Lighting Up a Dark Corner of Cold War Terrorism
"Watching the Jackals" explores how Prague harbored and helped the world’s most infamous, dangerous terrorists
WELL BEFORE AL-QAEDA, ISIS AND THE HOUTHIS ARRIVED on the terrorist scene, it was the Popular Front for the Liberation of Palestine (PFLP), Abu Nidal and Carlos the Jackal that grabbed headlines. In the 1960s, ‘70s and ‘80s, such groups — most of them championing an independent Palestine — hijacked airplanes, took hostages and killed thousands, including 11 Israeli athletes at the 1972 Summer Olympics in Munich.
On one day alone in 1970 — Skyjack Sunday — the PFLP hijacked two American planes and a Swiss one. Several days later they commandeered a British airliner. Three of the planes, by then empty, were blown up in the Jordanian desert.
Americans, especially conservatives, assumed that the groups behind these deeds were directed and supported by Moscow and its satellites, given their shared hatred of the West.

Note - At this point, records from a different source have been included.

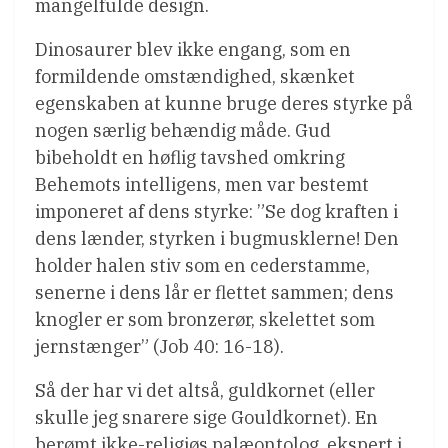
mangelfulde design.
Dinosaurer blev ikke engang, som en
formildende omstændighed, skænket
egenskaben at kunne bruge deres styrke på
nogen særlig behændig måde. Gud
bibeholdt en høflig tavshed omkring
Behemots intelligens, men var bestemt
imponeret af dens styrke: ”Se dog kraften i
dens lænder, styrken i bugmusklerne! Den
holder halen stiv som en cederstamme,
senerne i dens lår er flettet sammen; dens
knogler er som bronzerør, skelettet som
jernstænger” (Job 40: 16-18).
Så der har vi det altså, guldkornet (eller
skulle jeg snarere sige Gouldkornet). En
berømt ikke-religiøs palæontolog, ekspert i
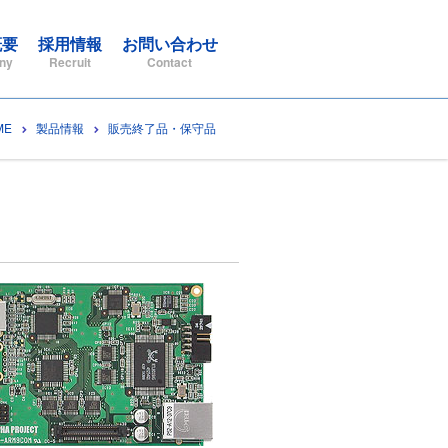
概要
採用情報
お問い合わせ
ny
Recruit
Contact
ME
製品情報
販売終了品・保守品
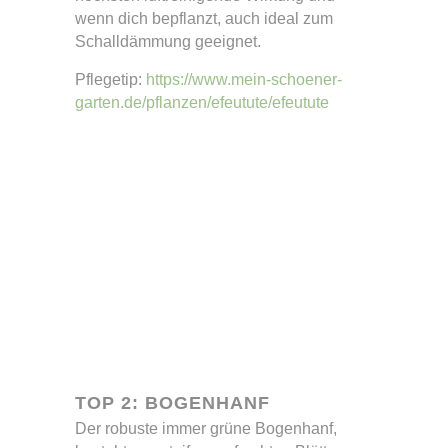
wenn dich bepflanzt, auch ideal zum
Schalldämmung geeignet.
Pflegetip:
https://www.mein-schoener-
garten.de/pflanzen/efeutute/efeutute
TOP 2: BOGENHANF
Der robuste immer grüne Bogenhanf,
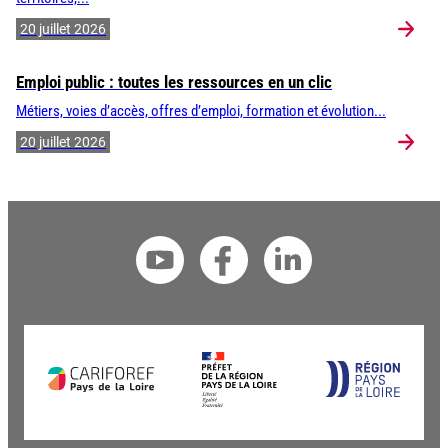
20 juillet 2026
Emploi public : toutes les ressources en un clic
Métiers, voies d’accès, offres d’emploi, formation et évolution...
20 juillet 2026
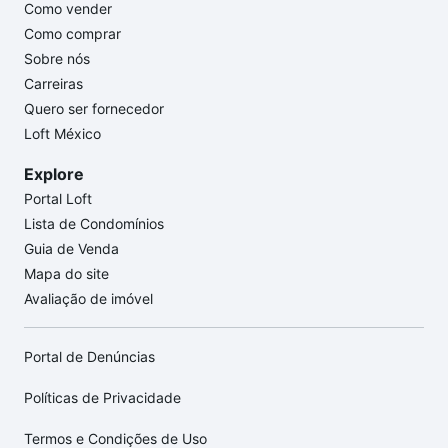
Como vender
Como comprar
Sobre nós
Carreiras
Quero ser fornecedor
Loft México
Explore
Portal Loft
Lista de Condomínios
Guia de Venda
Mapa do site
Avaliação de imóvel
Portal de Denúncias
Políticas de Privacidade
Termos e Condições de Uso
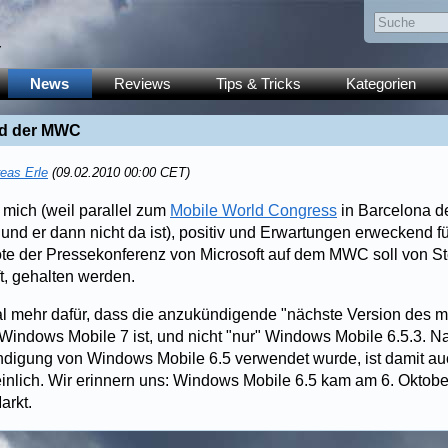
y
News
Reviews
Tips & Tricks
Kategorien
nd der MWC
eas Erle
(09.02.2010 00:00 CET)
 mich (weil parallel zum
Mobile World Congress
in Barcelona 
t und er dann nicht da ist), positiv und Erwartungen erweckend 
te der Pressekonferenz von Microsoft auf dem MWC soll von S
, gehalten werden.
al mehr dafür, dass die anzukündigende "nächste Version des m
 Windows Mobile 7 ist, und nicht "nur" Windows Mobile 6.5.3
ndigung von Windows Mobile 6.5 verwendet wurde, ist damit au
inlich. Wir erinnern uns: Windows Mobile 6.5 kam am 6. Oktobe
arkt.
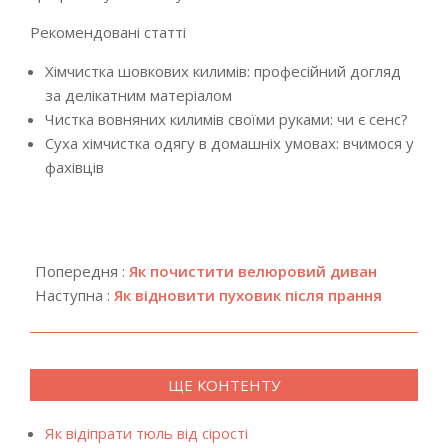
Рекомендовані статті
Хімчистка шовкових килимів: професійний догляд
за делікатним матеріалом
Чистка вовняних килимів своїми руками: чи є сенс?
Суха хімчистка одягу в домашніх умовах: вчимося у
фахівців
2024-
08-
Попередня :
Як почистити велюровий диван
28
Наступна :
Як відновити пуховик після прання
ЩЕ КОНТЕНТУ
Як відіпрати тюль від сірості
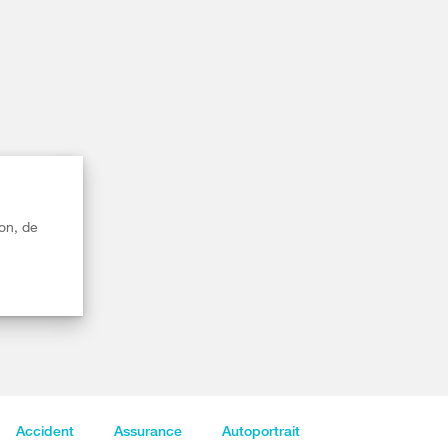
on, de
Accident
Assurance
Autoportrait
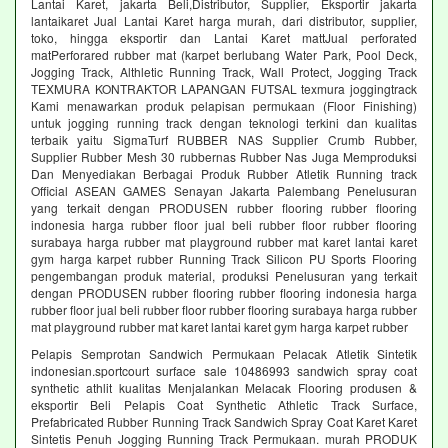
Lantai Karet, jakarta Beli,Distributor, Supplier, Eksportir jakarta
lantaikaret Jual Lantai Karet harga murah, dari distributor, supplier,
toko, hingga eksportir dan Lantai Karet mattJual perforated
matPerforared rubber mat (karpet berlubang Water Park, Pool Deck,
Jogging Track, Althletic Running Track, Wall Protect, Jogging Track
TEXMURA KONTRAKTOR LAPANGAN FUTSAL texmura joggingtrack
Kami menawarkan produk pelapisan permukaan (Floor Finishing)
untuk jogging running track dengan teknologi terkini dan kualitas
terbaik yaitu SigmaTurf RUBBER NAS Supplier Crumb Rubber,
Supplier Rubber Mesh 30 rubbernas Rubber Nas Juga Memproduksi
Dan Menyediakan Berbagai Produk Rubber Atletik Running track
Official ASEAN GAMES Senayan Jakarta Palembang Penelusuran
yang terkait dengan PRODUSEN rubber flooring rubber flooring
indonesia harga rubber floor jual beli rubber floor rubber flooring
surabaya harga rubber mat playground rubber mat karet lantai karet
gym harga karpet rubber Running Track Silicon PU Sports Flooring
pengembangan produk material, produksi Penelusuran yang terkait
dengan PRODUSEN rubber flooring rubber flooring indonesia harga
rubber floor jual beli rubber floor rubber flooring surabaya harga rubber
mat playground rubber mat karet lantai karet gym harga karpet rubber
Pelapis Semprotan Sandwich Permukaan Pelacak Atletik Sintetik
indonesian.sportcourt surface sale 10486993 sandwich spray coat
synthetic athlit kualitas Menjalankan Melacak Flooring produsen &
eksportir Beli Pelapis Coat Synthetic Athletic Track Surface,
Prefabricated Rubber Running Track Sandwich Spray Coat Karet Karet
Sintetis Penuh Jogging Running Track Permukaan. murah PRODUK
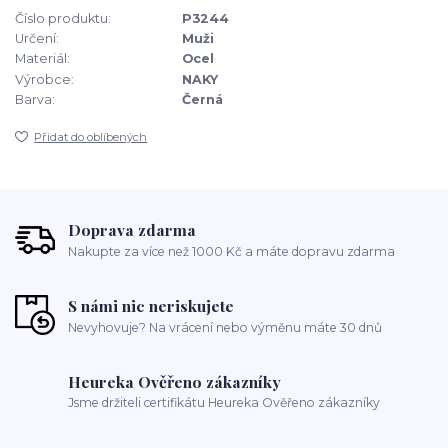
Číslo produktu:
P3244
Určení:
Muži
Materiál:
Ocel
Výrobce:
NAKY
Barva:
Černá
Přidat do oblíbených
Doprava zdarma
Nakupte za více než 1000 Kč a máte dopravu zdarma
S námi nic neriskujete
Nevyhovuje? Na vrácení nebo výměnu máte 30 dnů
Heureka Ověřeno zákazníky
Jsme držiteli certifikátu Heureka Ověřeno zákazníky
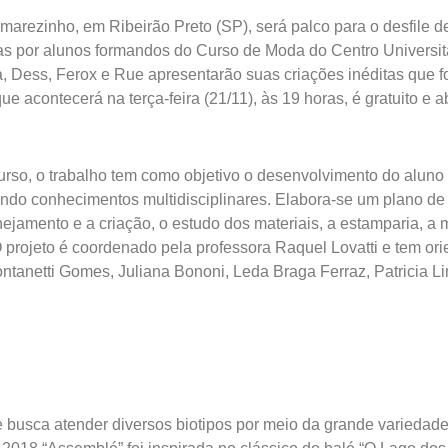
umarezinho, em Ribeirão Preto (SP), será palco para o desfil
s por alunos formandos do Curso de Moda do Centro Universit
lla, Dess, Ferox e Rue apresentarão suas criações inéditas que
 acontecerá na terça-feira (21/11), às 19 horas, é gratuito e ab
so, o trabalho tem como objetivo o desenvolvimento do aluno 
cando conhecimentos multidisciplinares. Elabora-se um plano d
ejamento e a criação, o estudo dos materiais, a estamparia, a 
O projeto é coordenado pela professora Raquel Lovatti e tem o
tanetti Gomes, Juliana Bononi, Leda Braga Ferraz, Patricia L
 busca atender diversos biotipos por meio da grande variedad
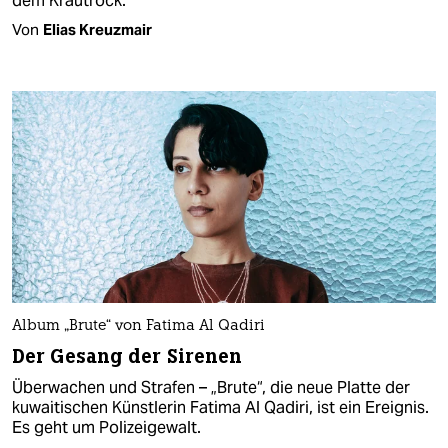
dem Krautrock.
Von
Elias Kreuzmair
Album „Brute“ von Fatima Al Qadiri
Der Gesang der Sirenen
Überwachen und Strafen – „Brute“, die neue Platte der
kuwaitischen Künstlerin Fatima Al Qadiri, ist ein Ereignis.
Es geht um Polizeigewalt.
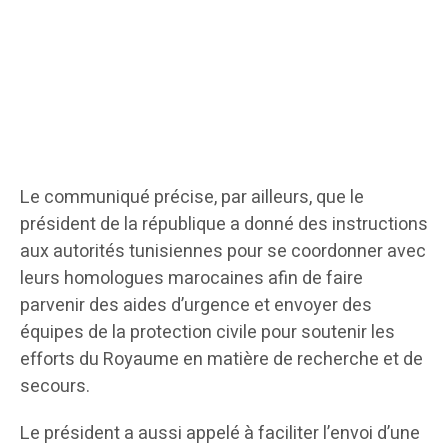
Le communiqué précise, par ailleurs, que le
président de la république a donné des instructions
aux autorités tunisiennes pour se coordonner avec
leurs homologues marocaines afin de faire
parvenir des aides d’urgence et envoyer des
équipes de la protection civile pour soutenir les
efforts du Royaume en matière de recherche et de
secours.
Le président a aussi appelé à faciliter l’envoi d’une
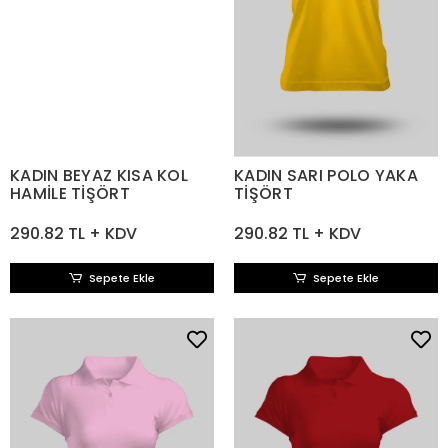
KADIN BEYAZ KISA KOL
KADIN SARI POLO YAKA
HAMİLE TİŞÖRT
TİŞÖRT
290.82 TL + KDV
290.82 TL + KDV
Sepete Ekle
Sepete Ekle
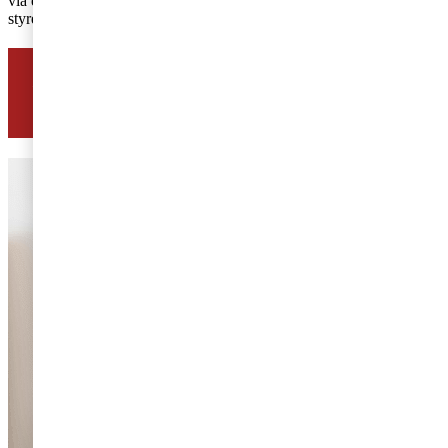
via eget bolag eller enskild firma, samt företag som betalar ut
styrelsearvoden.
Har du en fråga om lagar och regler? Ställ
den här!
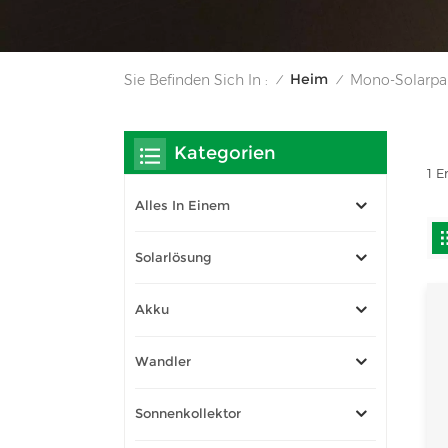
Heim
Sie Befinden Sich In :
Mono-Solarpa
/
/
Kategorien
1 E
Alles In Einem
Solarlösung
Akku
Wandler
Sonnenkollektor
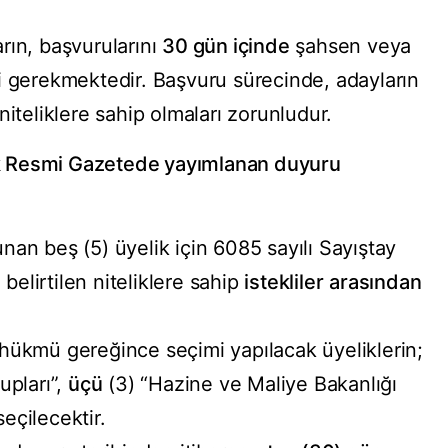
rın, başvurularını
30 gün içinde
şahsen veya
i gerekmektedir. Başvuru sürecinde, adayların
niteliklere sahip olmaları zorunludur.
rak Resmi Gazetede yayımlanan duyuru
an beş (5) üyelik için 6085 sayılı Sayıştay
elirtilen niteliklere sahip
istekliler
arasından
hükmü gereğince seçimi yapılacak üyeliklerin;
upları”,
üçü
(3) “Hazine ve Maliye Bakanlığı
eçilecektir.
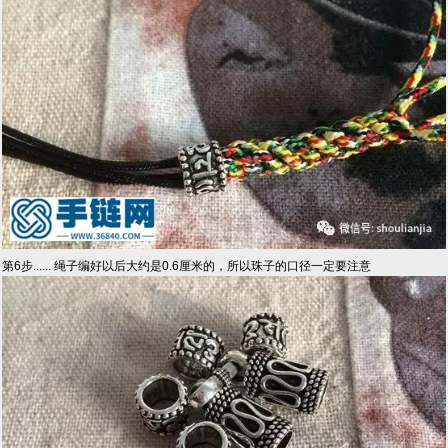
第6步...... 绳子编好以后大约是0.6厘米的，所以珠子的口径一定要注意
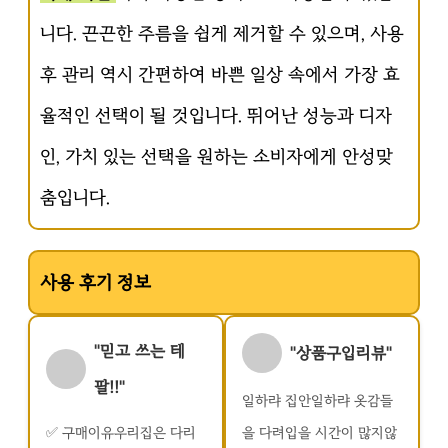
니다. 끈끈한 주름을 쉽게 제거할 수 있으며, 사용
후 관리 역시 간편하여 바쁜 일상 속에서 가장 효
율적인 선택이 될 것입니다. 뛰어난 성능과 디자
인, 가치 있는 선택을 원하는 소비자에게 안성맞
춤입니다.
사용 후기 정보
"믿고 쓰는 테
"상품구입리뷰"
팔!!"
일하랴 집안일하랴 옷감들
✅️ 구매이유우리집은 다리
을 다려입을 시간이 많지않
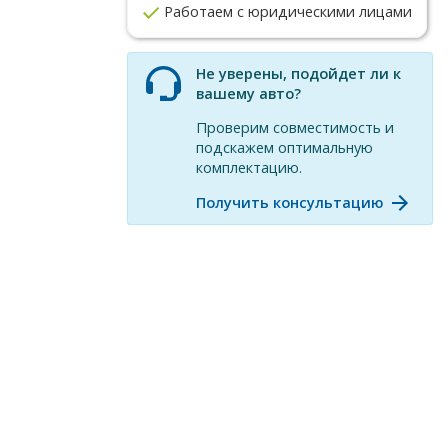
Работаем с юридическими лицами
Не уверены, подойдет ли к
вашему авто?
Проверим совместимость и
подскажем оптимальную
комплектацию.
Получить консультацию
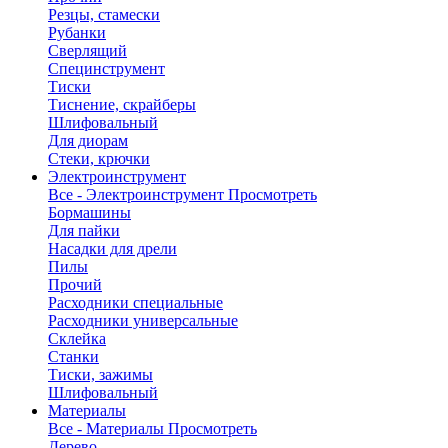
Резцы, стамески
Рубанки
Сверлящий
Специнструмент
Тиски
Тиснение, скрайберы
Шлифовальный
Для диорам
Стеки, крючки
Электроинструмент
Все - Электроинструмент
Просмотреть
Бормашины
Для пайки
Насадки для дрели
Пилы
Прочий
Расходники специальные
Расходники универсальные
Склейка
Станки
Тиски, зажимы
Шлифовальный
Материалы
Все - Материалы
Просмотреть
Дерево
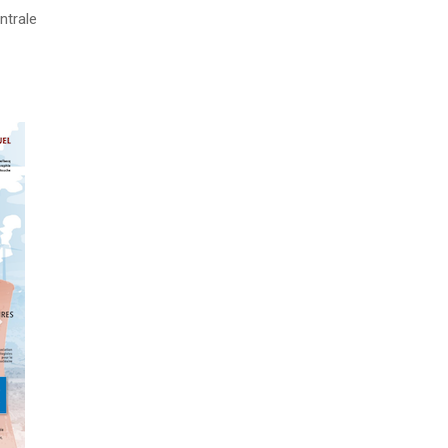
ntrale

But as intelligence historian Daniela Richterova shows in her new book, Watching the Jackals: Prague’s Covert Liaisons With Cold War Terrorists and Revolutionaries, published this month by Georgetown University Press, the Eastern bloc’s relationships with the groups she calls “Cold War jackals” were anything but simple. Neither Moscow nor any other Warsaw Pact nation could control them.
As an excursion into a sideshow of the Cold War, Watching the Jackals may not be for everybody, but it’s an invaluable new addition to the history of the East vs. West intelligence world, not to mention the endless strife in the Middle East.
Using never-before-seen documents, Richterova, an associate professor at King’s College London, describes efforts by communist Czechoslovakia’s secret police — the StB — to keep tabs on the terrorist diaspora, a collection of non-state actors that came and went across its borders in the final decades of the Cold War.
The Czechs were cautious about engaging with the mercurial, enigmatic, shape-shifting groups.